= WHAT TO DO =
Please pull the text out of the data below word for word, keeping every line as it appears, and leave the pictures out of your answer.
DATASET CONTENT Block Start
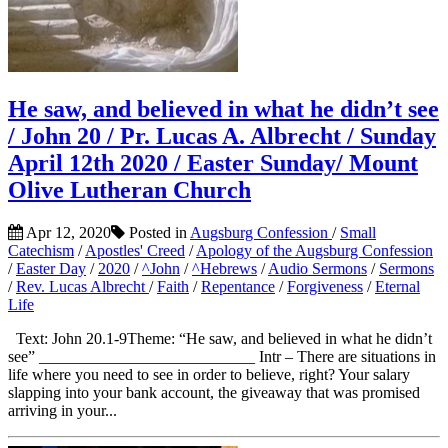
He saw, and believed in what he didn’t see
/ John 20 / Pr. Lucas A. Albrecht / Sunday
April 12th 2020 / Easter Sunday/ Mount
Olive Lutheran Church
Apr 12, 2020
Posted in
Augsburg Confession
/
Small
Catechism
/
Apostles' Creed
/
Apology of the Augsburg Confession
/
Easter Day
/
2020
/
^John
/
^Hebrews
/
Audio Sermons
/
Sermons
/
Rev. Lucas Albrecht
/
Faith
/
Repentance
/
Forgiveness
/
Eternal
Life
Text: John 20.1-9Theme: “He saw, and believed in what he didn’t
see” ___________________________ Intr – There are situations in
life where you need to see in order to believe, right? Your salary
slapping into your bank account, the giveaway that was promised
arriving in your...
DATASET CONTENT Block End
= TASK OUTPUT =
He saw, and believed in what he didn’t see
/ John 20 / Pr. Lucas A. Albrecht / Sunday
April 12th 2020 / Easter Sunday/ Mount
Olive Lutheran Church
Apr 12, 2020
Posted in
Augsburg Confession
/
Small
Catechism
/
Apostles' Creed
/
Apology of the Augsburg Confession
/
Easter Day
/
2020
/
^John
/
^Hebrews
/
Audio Sermons
/
Sermons
/
Rev. Lucas Albrecht
/
Faith
/
Repentance
/
Forgiveness
/
Eternal
Life
Text: John 20.1-9Theme: “He saw, and believed in what he didn’t
see” ___________________________ Intr – There are situations in
life where you need to see in order to believe, right? Your salary
slapping into your bank account, the giveaway that was promised
arriving in your...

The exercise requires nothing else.